__AUFGABEN__:
1. Welche Geschwindigkeit erreichte die City of New York (III) laut dem Textauszug?
2. Zähl alle Reedereien auf, die im Textauszug genannt werden.

Schnelldampfer mit zwei Schrauben
Die britische Inman Line stellte 1888 mit der City of New York (III) den ersten Schnelldampfer mit zwei Schrauben in Dienst, er lief 20 Knoten. Darauf entschloss sich die Hamburg-Amerikanische Packetfahrt-Actien-Gesellschaft (HAPAG) auch aufgrund der Probleme der Wassertiefe der Elbe für diese Lösung. Der Norddeutsche Lloyd (NDL) entschloss sich erst 1895 Doppelschrauben-Schnelldampfer zu bestellen.
HAPAG (1889–1904)

__ANGEZEIGTE DATEN__:
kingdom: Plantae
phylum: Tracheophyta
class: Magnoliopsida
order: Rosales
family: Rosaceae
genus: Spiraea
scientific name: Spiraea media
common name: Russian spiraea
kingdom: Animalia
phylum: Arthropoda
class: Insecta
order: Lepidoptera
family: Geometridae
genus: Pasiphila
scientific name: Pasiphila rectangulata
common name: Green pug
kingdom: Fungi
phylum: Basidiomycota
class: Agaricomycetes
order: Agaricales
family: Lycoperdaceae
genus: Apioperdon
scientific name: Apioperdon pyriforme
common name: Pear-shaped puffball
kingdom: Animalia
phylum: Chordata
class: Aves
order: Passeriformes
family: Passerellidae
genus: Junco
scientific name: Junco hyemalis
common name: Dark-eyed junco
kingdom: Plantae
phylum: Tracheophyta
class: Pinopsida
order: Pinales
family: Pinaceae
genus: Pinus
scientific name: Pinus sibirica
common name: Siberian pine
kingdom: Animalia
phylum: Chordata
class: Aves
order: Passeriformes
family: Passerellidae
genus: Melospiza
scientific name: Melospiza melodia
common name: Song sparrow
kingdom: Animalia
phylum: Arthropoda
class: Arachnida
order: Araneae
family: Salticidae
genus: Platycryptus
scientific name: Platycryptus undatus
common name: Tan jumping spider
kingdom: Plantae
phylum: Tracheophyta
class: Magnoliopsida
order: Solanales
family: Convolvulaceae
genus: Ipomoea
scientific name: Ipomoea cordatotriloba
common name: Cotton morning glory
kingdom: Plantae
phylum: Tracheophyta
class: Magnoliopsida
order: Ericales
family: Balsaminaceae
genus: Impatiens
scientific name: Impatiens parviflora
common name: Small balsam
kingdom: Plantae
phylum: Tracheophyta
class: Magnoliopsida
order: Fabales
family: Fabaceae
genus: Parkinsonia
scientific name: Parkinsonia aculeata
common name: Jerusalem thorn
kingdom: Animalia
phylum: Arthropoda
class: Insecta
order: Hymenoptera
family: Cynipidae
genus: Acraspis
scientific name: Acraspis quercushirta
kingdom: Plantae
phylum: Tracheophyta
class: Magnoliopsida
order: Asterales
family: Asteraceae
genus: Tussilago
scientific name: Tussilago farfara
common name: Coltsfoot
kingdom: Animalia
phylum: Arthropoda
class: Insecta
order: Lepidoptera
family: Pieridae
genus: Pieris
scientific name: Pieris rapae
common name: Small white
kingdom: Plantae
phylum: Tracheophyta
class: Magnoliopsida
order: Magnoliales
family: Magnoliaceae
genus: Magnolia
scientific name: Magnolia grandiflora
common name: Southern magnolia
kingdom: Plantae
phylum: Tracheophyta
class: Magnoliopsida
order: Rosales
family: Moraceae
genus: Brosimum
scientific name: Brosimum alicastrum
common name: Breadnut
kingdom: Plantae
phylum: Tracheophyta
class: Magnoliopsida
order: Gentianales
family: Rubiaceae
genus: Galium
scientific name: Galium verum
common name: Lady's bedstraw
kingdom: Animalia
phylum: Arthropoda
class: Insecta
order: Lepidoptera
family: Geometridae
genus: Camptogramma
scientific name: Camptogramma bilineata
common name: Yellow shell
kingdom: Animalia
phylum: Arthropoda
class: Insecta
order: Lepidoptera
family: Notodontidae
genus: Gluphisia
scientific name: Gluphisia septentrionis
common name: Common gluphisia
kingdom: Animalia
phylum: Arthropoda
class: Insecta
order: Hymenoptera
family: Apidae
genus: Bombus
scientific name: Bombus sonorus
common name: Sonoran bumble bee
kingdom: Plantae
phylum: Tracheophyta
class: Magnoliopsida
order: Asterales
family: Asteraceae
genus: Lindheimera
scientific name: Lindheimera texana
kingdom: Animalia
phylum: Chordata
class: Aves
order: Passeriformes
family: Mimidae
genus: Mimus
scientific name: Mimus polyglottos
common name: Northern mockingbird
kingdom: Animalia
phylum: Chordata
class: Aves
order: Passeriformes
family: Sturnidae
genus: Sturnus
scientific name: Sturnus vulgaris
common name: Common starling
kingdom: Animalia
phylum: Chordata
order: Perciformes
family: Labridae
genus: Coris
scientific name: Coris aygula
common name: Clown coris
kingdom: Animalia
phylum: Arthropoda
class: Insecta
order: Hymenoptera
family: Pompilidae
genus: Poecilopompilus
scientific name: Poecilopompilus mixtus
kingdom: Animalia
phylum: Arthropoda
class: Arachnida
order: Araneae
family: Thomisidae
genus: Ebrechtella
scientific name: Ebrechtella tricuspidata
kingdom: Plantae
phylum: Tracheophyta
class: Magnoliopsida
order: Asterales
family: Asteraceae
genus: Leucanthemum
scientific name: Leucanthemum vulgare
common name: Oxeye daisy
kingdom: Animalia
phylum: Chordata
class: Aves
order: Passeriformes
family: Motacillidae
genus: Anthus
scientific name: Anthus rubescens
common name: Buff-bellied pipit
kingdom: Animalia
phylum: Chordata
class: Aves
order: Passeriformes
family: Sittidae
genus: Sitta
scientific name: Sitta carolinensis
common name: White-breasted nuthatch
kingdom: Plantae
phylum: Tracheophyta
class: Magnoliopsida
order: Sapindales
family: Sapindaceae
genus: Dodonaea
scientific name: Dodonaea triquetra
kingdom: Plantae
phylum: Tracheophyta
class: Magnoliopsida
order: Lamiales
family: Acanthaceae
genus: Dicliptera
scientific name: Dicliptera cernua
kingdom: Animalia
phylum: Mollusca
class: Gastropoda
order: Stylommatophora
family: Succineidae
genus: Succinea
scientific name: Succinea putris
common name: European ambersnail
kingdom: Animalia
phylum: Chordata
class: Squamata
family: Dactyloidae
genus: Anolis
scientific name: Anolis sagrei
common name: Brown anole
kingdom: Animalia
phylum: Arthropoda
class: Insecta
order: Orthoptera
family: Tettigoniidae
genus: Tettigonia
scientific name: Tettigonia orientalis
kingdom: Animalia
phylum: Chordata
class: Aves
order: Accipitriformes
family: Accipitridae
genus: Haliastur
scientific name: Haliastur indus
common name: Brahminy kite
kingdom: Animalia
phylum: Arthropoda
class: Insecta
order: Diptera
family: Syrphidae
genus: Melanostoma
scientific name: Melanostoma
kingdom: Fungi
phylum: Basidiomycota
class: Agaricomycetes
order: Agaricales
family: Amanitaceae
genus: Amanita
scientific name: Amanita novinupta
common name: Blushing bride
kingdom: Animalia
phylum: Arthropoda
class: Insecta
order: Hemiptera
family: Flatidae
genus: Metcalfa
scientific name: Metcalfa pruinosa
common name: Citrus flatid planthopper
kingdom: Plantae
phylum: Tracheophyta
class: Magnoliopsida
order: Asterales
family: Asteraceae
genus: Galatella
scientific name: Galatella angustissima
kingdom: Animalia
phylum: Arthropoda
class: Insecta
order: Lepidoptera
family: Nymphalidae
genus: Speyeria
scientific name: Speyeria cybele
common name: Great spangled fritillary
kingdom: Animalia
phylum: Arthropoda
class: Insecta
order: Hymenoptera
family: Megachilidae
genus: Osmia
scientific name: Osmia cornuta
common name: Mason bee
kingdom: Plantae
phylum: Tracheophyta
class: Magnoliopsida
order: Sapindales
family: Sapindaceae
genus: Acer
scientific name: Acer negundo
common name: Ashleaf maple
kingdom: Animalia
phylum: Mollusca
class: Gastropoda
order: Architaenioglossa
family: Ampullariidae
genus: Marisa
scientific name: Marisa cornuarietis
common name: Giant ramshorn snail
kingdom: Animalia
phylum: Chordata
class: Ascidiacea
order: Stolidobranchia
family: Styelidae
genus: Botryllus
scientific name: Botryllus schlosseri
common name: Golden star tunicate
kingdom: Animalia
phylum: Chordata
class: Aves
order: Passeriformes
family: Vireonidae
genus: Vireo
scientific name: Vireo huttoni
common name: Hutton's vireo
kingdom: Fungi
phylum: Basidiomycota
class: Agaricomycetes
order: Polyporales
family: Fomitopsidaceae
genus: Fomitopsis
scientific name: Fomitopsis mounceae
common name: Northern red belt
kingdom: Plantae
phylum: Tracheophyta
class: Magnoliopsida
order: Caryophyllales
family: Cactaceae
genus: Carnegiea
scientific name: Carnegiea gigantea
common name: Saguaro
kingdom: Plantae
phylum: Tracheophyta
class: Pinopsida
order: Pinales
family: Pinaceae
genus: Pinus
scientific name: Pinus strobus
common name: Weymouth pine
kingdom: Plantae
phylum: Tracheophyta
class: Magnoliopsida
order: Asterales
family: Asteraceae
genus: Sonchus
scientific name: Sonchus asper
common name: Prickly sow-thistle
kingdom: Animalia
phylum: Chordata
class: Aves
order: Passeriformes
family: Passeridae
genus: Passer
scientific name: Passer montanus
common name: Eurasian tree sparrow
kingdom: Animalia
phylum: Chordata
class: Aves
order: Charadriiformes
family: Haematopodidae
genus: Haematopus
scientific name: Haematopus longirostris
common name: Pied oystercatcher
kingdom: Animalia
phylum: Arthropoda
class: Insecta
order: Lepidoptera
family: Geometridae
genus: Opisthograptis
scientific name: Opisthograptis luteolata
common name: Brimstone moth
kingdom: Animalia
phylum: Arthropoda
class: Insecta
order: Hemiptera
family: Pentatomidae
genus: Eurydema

__LÖSUNGEN__:
1. 20 Knoten

2. Inman Line; Hamburg-Amerikanische Packetfahrt-Actien-Gesellschaft (HAPAG); Norddeutscher Lloyd (NDL)